“I use elements of myself—I see my parallels with a character—and find similar things in my own personality.” – Jeff Bridges on Creating a Character
Jeff Bridges might appear in some bad movies now and then, but Bridges is one of those actors who is never really bad in a movie. He’s always great in whatever role he is in, though some of his best roles draw on the western persona that he established in The Last Picture Show so many years ago. In the film Hell or High Water, Bridges draws on that to play a grizzled Texas Ranger. In an interview with The Daily Beast, Bridges spoke about working on the film, why he tends to accept roles in Western-style films and smaller-budget films, and, of course, his thoughts on playing The Dude in The Big Lebowski.
Bridges gives credit for Hell or High Water to the creative team behind the camera as well as a real-life Texas Ranger who advised him. He says, “Taylor Sheridan gave us a great script to work with, and I was a big fan of Sicario. He also comes from acting so the lines were wonderful to say. And our director, David Mackenzie, I was a big fan of Starred Up and saw what he did with such a low budget, and how he created such a great level of authenticity there. As far as the character, I was very fortunate to have Joaquin Jackson, one of the greatest Texas Rangers of the 20th century, who was onboard a lot, and I was able to talk to him and ask how a Texas Ranger behaved, what his clothes were like, and all that. Sadly, he died some days ago.”
Bridges has made a career out of playing cowboy-like characters despite his Los Angeles roots. He gives credit to his father, actor Lloyd Bridges, for getting him interested in westerns. He explains:
Well, the first thing that pops into my mind when it comes to playing cowboys is my father, Lloyd Bridges. When I was a little kid I loved to dress up like a cowboy—put on the boots, hat, and walk around. He was in a lot of westerns and my Dad loved to ride. We’ve had a ranch for almost 40 years now in Montana, so I’m around a lot of western guys. And also another thing is my stand-in, Loyd Catlett, we’ve done close to 70 movies together and we met on The Last Picture Show back in 1970. Since we’ve been working together, we’ve become friends all these years, and he’s from Texas and was hired not only as an actor on that film but also to teach us California kids what it’s like to be a kid from Texas. I owe a lot to him when I do my western characters, especially.

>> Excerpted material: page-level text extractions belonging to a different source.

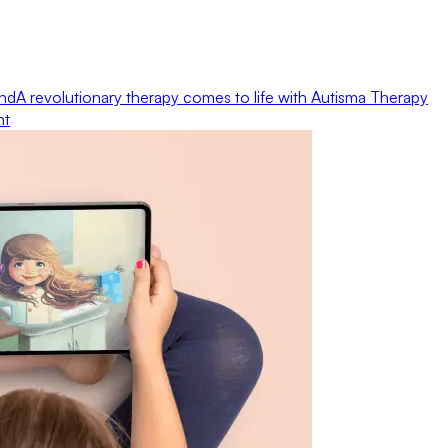
ond
A revolutionary therapy comes to life with Autisma Therapy
nt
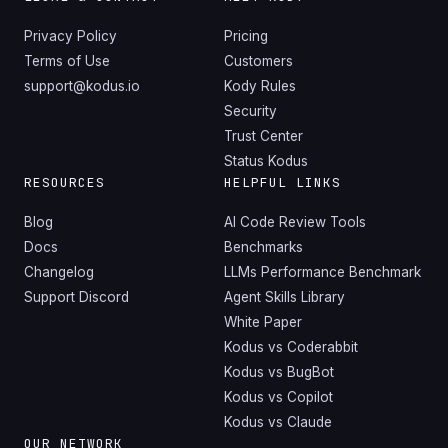
Privacy Policy
Pricing
Terms of Use
Customers
support@kodus.io
Kody Rules
Security
Trust Center
Status Kodus
RESOURCES
HELPFUL LINKS
Blog
AI Code Review Tools
Docs
Benchmarks
Changelog
LLMs Performance Benchmark
Support Discord
Agent Skills Library
White Paper
Kodus vs Coderabbit
Kodus vs BugBot
Kodus vs Copilot
Kodus vs Claude
OUR NETWORK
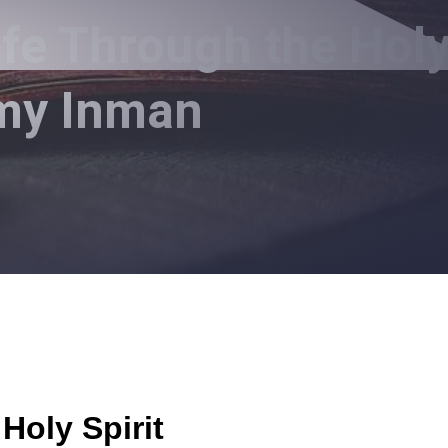
ife Through the Hol
mmy Inman
Holy Spirit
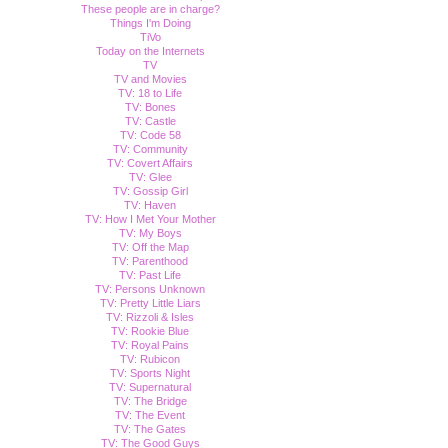
These people are in charge?
Things I'm Doing
TiVo
Today on the Internets
TV
TV and Movies
TV: 18 to Life
TV: Bones
TV: Castle
TV: Code 58
TV: Community
TV: Covert Affairs
TV: Glee
TV: Gossip Girl
TV: Haven
TV: How I Met Your Mother
TV: My Boys
TV: Off the Map
TV: Parenthood
TV: Past Life
TV: Persons Unknown
TV: Pretty Little Liars
TV: Rizzoli & Isles
TV: Rookie Blue
TV: Royal Pains
TV: Rubicon
TV: Sports Night
TV: Supernatural
TV: The Bridge
TV: The Event
TV: The Gates
TV: The Good Guys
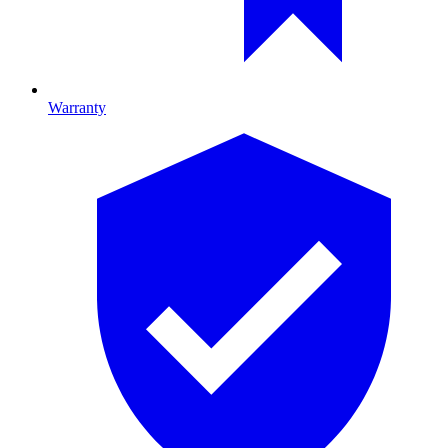
Warranty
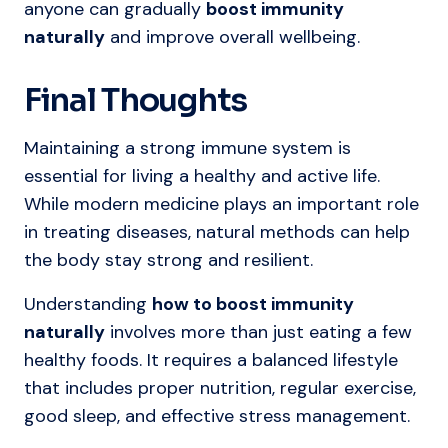
anyone can gradually
boost immunity
naturally
and improve overall wellbeing.
Final Thoughts
Maintaining a strong immune system is
essential for living a healthy and active life.
While modern medicine plays an important role
in treating diseases, natural methods can help
the body stay strong and resilient.
Understanding
how to boost immunity
naturally
involves more than just eating a few
healthy foods. It requires a balanced lifestyle
that includes proper nutrition, regular exercise,
good sleep, and effective stress management.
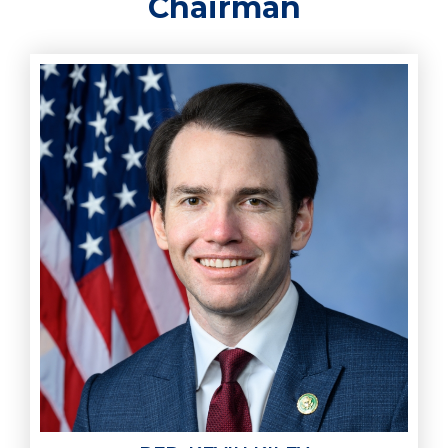
Chairman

But for me, as I guy who loves to go to movies, I find a movie like ours or Starred Up, that was made for a couple hundred thousand bucks, or Once, which was made for nothing, as far as being entertained, those surpassed many superhero movies that I’ve seen. So I think the fact that we do have these big, multimillion dollar films—there’s a backlash to it, and you also have very inexpensive movies that are pushing the envelope in a different direction. I just saw a movie called Tangerine, a whole movie shot on iPhones. The state of Hollywood is in an interesting place.
On that note, while Bridges has done his share of big-budget films — Iron Man, Tron: Legacy, and RIPD, for example — he tends to gravitate more to smaller projects. Like many film fans, he’d like to see studios spend more on lower-budget films. He points out, “The term ‘show business’ has been around for a really long time, and if you talk about the business aspects of show, you’re right: I can never figure out why the financial powers that make movies will spend $200 million on a sequel as opposed to making twenty $10 million movies. I would think that would be more lucrative, but evidently it’s not. At the same time, we get to have these big hundreds of millions of dollar budgets for movies, and those are fun movies to see, and the technology that is created by movies like that is amazing.”
Unsurprisingly, the interviewer brings up Bridges’ most famous role — playing The Dude in The Big Lebowski. As he has in the past, Bridges admits that there is a lot of similarity between the character and himself, saying, “I use elements of myself—I see my parallels with a character—and find similar things in my own personality. As far as The Dude goes, I had a lot in common with The Dude in my younger years. A lot of the clothes he wears are mine—the jelly sandals, the T-shirts, and so forth, and you mentioned ‘abiding,’ and I share that with The Dude.”